_TEXT EXCERPT_

In this exercise, you will make a slightly different type of H-R diagram. Instead of graphing absolute magnitude vs. b-v color, you will graph absolute magnitude vs. spectral type. Looking at a star's spectral type - defined by the peaks and valleys in its spectrum - is another way of finding the star's temperature. Here is a list of the nearest 26 stars (click the link to open the list in a new window). You can also download the list as a CSV file, to open directly in Excel.

To use the spectral types classification in Excel, you will need to convert the spectral type's letter-number designation into a number. The temperature order of spectral types, from hottest to coolest, is OBAFGKM. There are also spectral subtypes 0 - 9 for each type. Let spectral type O be the digits 0 - 9, B be 10 - 19, A be 20 - 29, and so on. For example, if you had a G2 star (like our Sun) you would enter 42. There are some type D stars on the list; just ignore those.

Exercise 2. Make an H-R diagram for the nearest 26 stars. If you would like more data, information on the nearest 100 stars can be found here.

Question 6. How does the diagram for the nearest stars differ from the diagram for the brightest stars?

Question 7. How does our Sun compare to the other stars in our neighborhood?

The H-R diagram of the nearest stars looks different from the H-R diagram of the brightest stars. Most nearby stars are small and faint, while most of the brightest stars are large and bright.

Exercise 3. Print out the H-R diagrams you made in Exercises 1 and 2, for the brightest and nearest stars. On each chart, circle the point that corresponds to the Sun. Cut out the diagrams.

Put one of the diagrams on top of the other (you choose which goes on top), and slide them around so that the points representing the Sun match up. Tape the diagrams together.

What you have now isn't a real graph (notice that the y-axes doesn't even match up!), because you used two different measures of temperature, on two different scales, for the x-axes. But the new "graph" is a schematic H-R diagram - it will give you an idea of what an H-R diagram would look like if you include both bright and faint stars.

Question 8. Look carefully at your schematic H-R diagram. Draw a box around groups of stars that look like they have something in common. You should be able to make 2 to 4 groups out of the data.

A Schematic H-R Diagram

The schematic diagram you made in Exercise 3 includes both bright and faint stars. If you could extend this diagram to an even larger region of space, you would get an H-R diagram with a representative sample of stars. The H-R diagram you would make would look like the schematic diagram below:

Question 9. Compare the schematic shown above with the schematic diagram you made in Exercise 3. How are they similar? How are they different?

_OBJECTIVES_
a: Restate the H-R diagram exercise text between "The H-R diagram of the nearest" and "the diagrams together.", inclusive, with "Sun" renamed to "Sol".
b: In the H-R diagram exercise text, what is the temperature order of spectral types from hottest to coolest?
The items that come next are not needed for any of the work here.

Labeled box items

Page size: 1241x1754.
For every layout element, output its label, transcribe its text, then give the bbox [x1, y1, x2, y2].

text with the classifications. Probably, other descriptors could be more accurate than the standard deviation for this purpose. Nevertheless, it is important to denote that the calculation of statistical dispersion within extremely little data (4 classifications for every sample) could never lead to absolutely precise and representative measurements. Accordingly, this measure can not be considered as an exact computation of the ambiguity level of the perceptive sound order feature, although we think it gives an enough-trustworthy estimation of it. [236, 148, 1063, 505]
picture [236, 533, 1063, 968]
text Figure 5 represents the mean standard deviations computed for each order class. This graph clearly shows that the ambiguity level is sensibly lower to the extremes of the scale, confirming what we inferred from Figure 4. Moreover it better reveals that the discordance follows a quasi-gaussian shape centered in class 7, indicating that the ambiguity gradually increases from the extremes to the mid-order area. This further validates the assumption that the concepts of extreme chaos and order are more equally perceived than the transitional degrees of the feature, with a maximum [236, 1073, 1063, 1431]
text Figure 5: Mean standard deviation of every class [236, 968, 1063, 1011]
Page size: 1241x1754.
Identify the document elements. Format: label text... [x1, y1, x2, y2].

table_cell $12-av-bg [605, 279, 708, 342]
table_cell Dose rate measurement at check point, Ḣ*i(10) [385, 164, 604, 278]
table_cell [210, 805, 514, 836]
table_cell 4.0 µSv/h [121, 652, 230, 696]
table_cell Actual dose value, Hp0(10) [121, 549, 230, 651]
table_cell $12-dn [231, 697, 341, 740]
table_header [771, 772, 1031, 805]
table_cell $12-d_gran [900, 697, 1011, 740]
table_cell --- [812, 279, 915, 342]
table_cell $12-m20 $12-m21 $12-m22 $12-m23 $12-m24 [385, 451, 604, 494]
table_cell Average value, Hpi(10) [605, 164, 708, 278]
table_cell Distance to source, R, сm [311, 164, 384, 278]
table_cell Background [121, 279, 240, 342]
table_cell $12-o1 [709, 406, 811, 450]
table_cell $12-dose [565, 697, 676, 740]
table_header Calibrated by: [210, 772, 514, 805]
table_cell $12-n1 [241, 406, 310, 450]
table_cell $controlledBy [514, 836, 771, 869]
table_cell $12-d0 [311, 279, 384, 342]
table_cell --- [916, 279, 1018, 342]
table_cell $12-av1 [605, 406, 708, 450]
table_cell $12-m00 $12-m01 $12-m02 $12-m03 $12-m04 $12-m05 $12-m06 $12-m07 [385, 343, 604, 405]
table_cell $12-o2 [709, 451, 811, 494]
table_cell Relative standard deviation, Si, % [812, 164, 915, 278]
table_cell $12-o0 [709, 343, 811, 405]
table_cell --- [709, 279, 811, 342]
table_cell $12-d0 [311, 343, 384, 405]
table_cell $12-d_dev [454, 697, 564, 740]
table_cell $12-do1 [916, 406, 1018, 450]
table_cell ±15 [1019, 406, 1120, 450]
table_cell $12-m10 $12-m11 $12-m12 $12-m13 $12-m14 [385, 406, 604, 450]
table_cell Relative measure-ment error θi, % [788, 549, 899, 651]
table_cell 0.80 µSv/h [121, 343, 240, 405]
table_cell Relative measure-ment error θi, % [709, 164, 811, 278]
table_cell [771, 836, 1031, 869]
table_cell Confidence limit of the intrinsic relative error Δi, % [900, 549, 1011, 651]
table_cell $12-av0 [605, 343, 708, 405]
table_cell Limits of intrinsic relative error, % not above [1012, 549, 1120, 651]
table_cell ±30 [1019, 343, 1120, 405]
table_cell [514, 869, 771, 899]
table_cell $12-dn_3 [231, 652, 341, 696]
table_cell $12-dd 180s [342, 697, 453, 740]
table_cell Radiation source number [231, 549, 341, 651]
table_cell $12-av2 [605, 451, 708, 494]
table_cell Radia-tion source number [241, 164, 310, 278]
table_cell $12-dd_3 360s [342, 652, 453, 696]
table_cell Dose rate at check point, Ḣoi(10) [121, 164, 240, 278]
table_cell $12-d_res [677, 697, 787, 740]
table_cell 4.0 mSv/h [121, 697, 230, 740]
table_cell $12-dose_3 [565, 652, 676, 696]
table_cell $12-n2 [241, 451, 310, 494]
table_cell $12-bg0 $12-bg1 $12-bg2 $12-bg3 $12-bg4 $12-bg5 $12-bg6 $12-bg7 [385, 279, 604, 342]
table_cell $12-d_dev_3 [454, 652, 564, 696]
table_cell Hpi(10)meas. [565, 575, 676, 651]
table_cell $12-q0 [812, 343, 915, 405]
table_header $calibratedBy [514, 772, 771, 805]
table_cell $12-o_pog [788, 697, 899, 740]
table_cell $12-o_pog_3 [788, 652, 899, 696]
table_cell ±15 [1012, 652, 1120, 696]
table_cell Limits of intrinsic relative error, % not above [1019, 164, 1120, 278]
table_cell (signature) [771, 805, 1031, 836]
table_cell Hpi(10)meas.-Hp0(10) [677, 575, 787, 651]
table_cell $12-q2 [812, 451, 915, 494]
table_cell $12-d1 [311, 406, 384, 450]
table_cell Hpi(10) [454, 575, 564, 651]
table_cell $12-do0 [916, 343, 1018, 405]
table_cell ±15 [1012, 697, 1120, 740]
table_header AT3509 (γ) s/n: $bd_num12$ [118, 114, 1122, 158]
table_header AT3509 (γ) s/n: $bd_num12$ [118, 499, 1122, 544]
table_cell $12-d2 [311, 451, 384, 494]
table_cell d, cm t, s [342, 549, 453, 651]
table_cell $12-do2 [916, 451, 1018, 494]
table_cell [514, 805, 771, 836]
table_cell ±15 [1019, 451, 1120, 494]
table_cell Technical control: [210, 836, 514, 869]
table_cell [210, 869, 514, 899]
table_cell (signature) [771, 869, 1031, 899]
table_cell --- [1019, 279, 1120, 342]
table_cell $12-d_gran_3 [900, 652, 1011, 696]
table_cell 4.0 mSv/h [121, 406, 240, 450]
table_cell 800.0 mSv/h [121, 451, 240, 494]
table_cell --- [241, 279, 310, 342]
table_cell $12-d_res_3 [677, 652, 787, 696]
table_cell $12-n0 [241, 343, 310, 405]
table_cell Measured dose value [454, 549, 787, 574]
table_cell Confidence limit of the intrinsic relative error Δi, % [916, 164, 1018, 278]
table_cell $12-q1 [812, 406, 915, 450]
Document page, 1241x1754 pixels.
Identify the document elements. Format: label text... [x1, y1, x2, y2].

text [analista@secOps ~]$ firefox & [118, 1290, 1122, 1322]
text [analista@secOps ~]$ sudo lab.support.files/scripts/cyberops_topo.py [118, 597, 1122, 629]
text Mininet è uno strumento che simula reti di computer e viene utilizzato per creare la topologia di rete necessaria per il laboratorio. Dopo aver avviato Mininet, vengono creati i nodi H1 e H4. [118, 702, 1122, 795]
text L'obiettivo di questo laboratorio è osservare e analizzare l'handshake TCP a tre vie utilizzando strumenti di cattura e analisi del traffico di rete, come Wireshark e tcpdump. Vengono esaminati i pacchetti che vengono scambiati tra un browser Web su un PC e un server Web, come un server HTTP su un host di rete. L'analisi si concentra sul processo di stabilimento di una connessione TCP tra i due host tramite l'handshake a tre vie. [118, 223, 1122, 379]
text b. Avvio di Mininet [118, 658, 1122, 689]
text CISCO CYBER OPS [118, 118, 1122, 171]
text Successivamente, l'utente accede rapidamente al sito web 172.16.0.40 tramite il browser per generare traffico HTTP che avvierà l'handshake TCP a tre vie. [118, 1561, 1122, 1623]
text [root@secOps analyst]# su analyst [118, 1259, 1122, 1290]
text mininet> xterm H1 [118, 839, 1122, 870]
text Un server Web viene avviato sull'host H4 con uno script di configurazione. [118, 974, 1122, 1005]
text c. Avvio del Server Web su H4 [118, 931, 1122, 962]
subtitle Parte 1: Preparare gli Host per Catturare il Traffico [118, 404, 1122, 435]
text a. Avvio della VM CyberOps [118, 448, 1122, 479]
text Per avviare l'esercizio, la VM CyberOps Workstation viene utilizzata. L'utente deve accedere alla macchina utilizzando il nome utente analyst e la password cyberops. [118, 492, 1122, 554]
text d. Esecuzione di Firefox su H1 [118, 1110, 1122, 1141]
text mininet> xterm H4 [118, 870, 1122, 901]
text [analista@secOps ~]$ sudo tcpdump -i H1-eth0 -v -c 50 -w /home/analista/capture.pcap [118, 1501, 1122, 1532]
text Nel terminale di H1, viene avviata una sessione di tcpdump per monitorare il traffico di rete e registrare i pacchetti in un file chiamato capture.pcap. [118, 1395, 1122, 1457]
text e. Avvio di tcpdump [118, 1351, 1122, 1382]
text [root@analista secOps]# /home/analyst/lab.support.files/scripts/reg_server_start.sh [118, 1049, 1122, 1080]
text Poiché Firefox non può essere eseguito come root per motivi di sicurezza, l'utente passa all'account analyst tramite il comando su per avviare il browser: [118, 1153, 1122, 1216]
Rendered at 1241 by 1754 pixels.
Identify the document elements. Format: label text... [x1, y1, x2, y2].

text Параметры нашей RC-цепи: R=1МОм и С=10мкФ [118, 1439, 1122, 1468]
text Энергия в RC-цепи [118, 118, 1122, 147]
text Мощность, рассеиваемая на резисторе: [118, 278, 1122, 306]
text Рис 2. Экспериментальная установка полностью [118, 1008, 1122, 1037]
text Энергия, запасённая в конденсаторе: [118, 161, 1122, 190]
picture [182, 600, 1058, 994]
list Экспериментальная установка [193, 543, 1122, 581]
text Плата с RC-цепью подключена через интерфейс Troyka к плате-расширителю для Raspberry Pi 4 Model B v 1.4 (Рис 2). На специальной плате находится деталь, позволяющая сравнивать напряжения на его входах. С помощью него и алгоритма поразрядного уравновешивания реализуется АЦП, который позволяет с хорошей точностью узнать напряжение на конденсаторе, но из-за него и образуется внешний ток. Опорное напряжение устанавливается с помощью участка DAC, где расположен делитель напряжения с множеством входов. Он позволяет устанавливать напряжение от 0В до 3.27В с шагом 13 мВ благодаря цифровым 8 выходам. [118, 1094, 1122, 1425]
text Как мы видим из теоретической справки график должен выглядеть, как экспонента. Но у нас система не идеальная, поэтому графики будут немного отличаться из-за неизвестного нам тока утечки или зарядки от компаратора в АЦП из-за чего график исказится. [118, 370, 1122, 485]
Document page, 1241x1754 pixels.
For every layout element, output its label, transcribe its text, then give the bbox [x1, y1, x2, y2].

_RESULTS_
a:
The H-R diagram of the nearest stars looks different from the H-R diagram of the brightest stars. Most nearby stars are small and faint, while most of the brightest stars are large and bright.

Exercise 3. Print out the H-R diagrams you made in Exercises 1 and 2, for the brightest and nearest stars. On each chart, circle the point that corresponds to the Sol. Cut out the diagrams.

Put one of the diagrams on top of the other (you choose which goes on top), and slide them around so that the points representing the Sol match up. Tape the diagrams together.

b: OBAFGKM